I gave a number of major talks last year, including the TB Davie Memorial Lecture at Cape Town Univeristy on ‘Free Speech in an agae of Identity Politics’, the Stephen Lissenburgh Memorial Lecture in London on ‘What’s Wrong with Multiculturalism’, an Oslo Freedom Forum talk entitled ‘I Believe in Free Speech, But…’, a lecture at the Palais des Beaux-Arts in Brussels on ‘The many roots of Christian Europe, the many sources of the Islamic world’, and the keynote address at the conference of the Riksantikvarieämbetet (Swedish National Heritage Board) on ‘The Struggle for Cultural Heritage’.

.

Guests

I was immensely pleased to have a number of other writers again contribute to Pandaemonium, including Leigh Phillips on Star Trek, Philip Ball on science and history, Hein de Hans on people smuggling, Sophia Dingli on the response to the Yemen conflict and Tiffany Antone on trigger warnings and artistic freedom.

.

Top posts

And these are the ten most-read posts of last year. Yes, there are actually 13 of them – that is because three of the posts in the top ten actually come from previous years (‘Why Hate speech should not be banned’, ‘Why both sides are wrong in the race debate’ and ‘What’s the problem with multiculturalism?’), so I have added the next three 2015 posts too.
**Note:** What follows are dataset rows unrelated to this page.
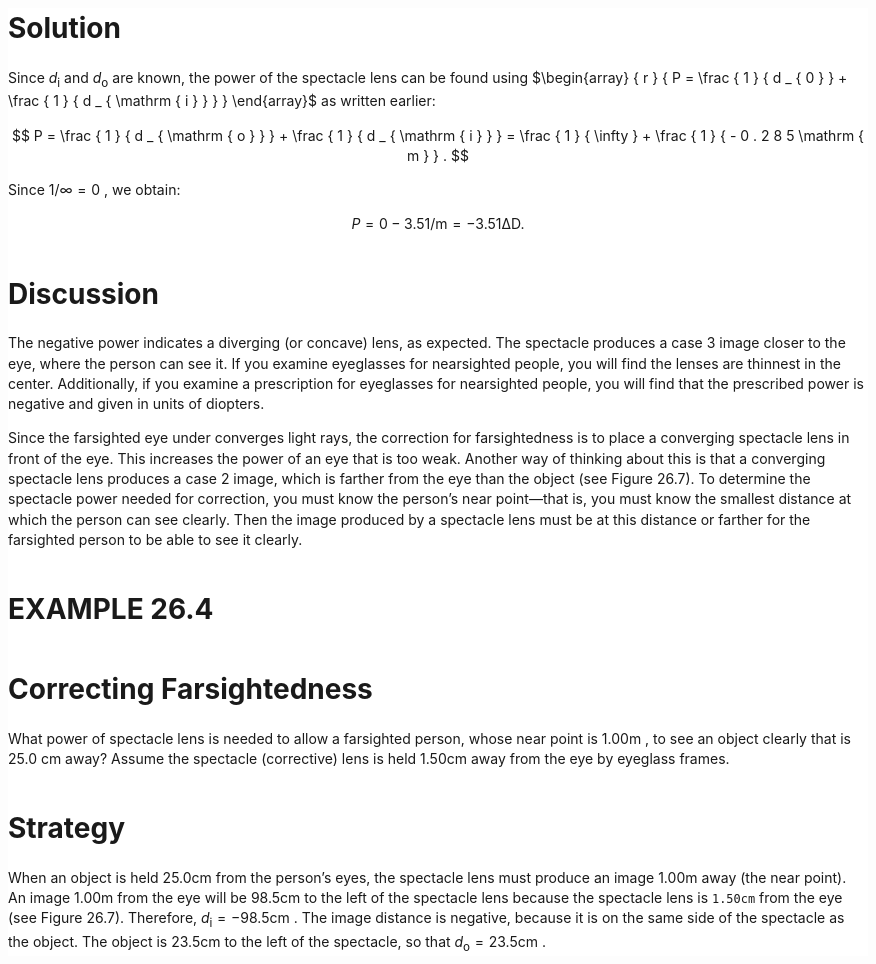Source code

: # Solution

Since $d _ { \mathrm { i } }$ and $d _ { \mathrm { o } }$ are known, the power of the spectacle lens can be found using $\begin{array} { r } { P = \frac { 1 } { d _ { 0 } } + \frac { 1 } { d _ { \mathrm { i } } } } \end{array}$ as written earlier:

$$
P = \frac { 1 } { d _ { \mathrm { o } } } + \frac { 1 } { d _ { \mathrm { i } } } = \frac { 1 } { \infty } + \frac { 1 } { - 0 . 2 8 5 \mathrm { m } } .
$$

Since $1 / \infty { = } 0$ , we obtain:

$$
P = 0 - 3 . 5 1 / \mathrm { m } = - 3 . 5 1 \mathrm { \Delta D } .
$$

# Discussion

The negative power indicates a diverging (or concave) lens, as expected. The spectacle produces a case 3 image closer to the eye, where the person can see it. If you examine eyeglasses for nearsighted people, you will find the lenses are thinnest in the center. Additionally, if you examine a prescription for eyeglasses for nearsighted people, you will find that the prescribed power is negative and given in units of diopters.

Since the farsighted eye under converges light rays, the correction for farsightedness is to place a converging spectacle lens in front of the eye. This increases the power of an eye that is too weak. Another way of thinking about this is that a converging spectacle lens produces a case 2 image, which is farther from the eye than the object (see Figure 26.7). To determine the spectacle power needed for correction, you must know the person’s near point—that is, you must know the smallest distance at which the person can see clearly. Then the image produced by a spectacle lens must be at this distance or farther for the farsighted person to be able to see it clearly.

# EXAMPLE 26.4

# Correcting Farsightedness

What power of spectacle lens is needed to allow a farsighted person, whose near point is $1 . 0 0 \mathrm { m }$ , to see an object clearly that is 25.0 cm away? Assume the spectacle (corrective) lens is held $\mathsf { 1 . 5 0 c m }$ away from the eye by eyeglass frames.

# Strategy

When an object is held $2 5 . 0 \mathsf { c m }$ from the person’s eyes, the spectacle lens must produce an image $1 . 0 0 \mathsf { m }$ away (the near point). An image $1 . 0 0 \mathrm { m }$ from the eye will be $9 8 . 5 \mathsf { c m }$ to the left of the spectacle lens because the spectacle lens is $\mathtt { 1 . 5 0 \mathtt { c m } }$ from the eye (see Figure 26.7). Therefore, $d _ { \mathrm { i } } = - 9 8 . 5 \mathrm { c m }$ . The image distance is negative, because it is on the same side of the spectacle as the object. The object is $2 3 . 5 \mathsf { c m }$ to the left of the spectacle, so that $d _ { \mathrm { o } } = 2 3 . 5 \mathrm { c m }$ .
Je Suis Charlie? It’s a bit late

The failure of multiculturalism

Free speech in the age of identity politics

Why hate speech should not be banned

Radicalization is not so simple

Assimilationism vs multiculturalism

Why both sides are wrong in the race debate

I believe in free speech but…

What’s the problem with multiculturalism?

On science, morality and being human

On Paris

History, morality and the clash of civilizations

Evil and the Islamic State

.

Finally, my thanks to all the readers of, and visitors to, Pandaemonium, and most especially to those who have become Patrons.  I hope you continue to read, to visit, and to support Pandaemonium in 2016. And Happy New Year to all.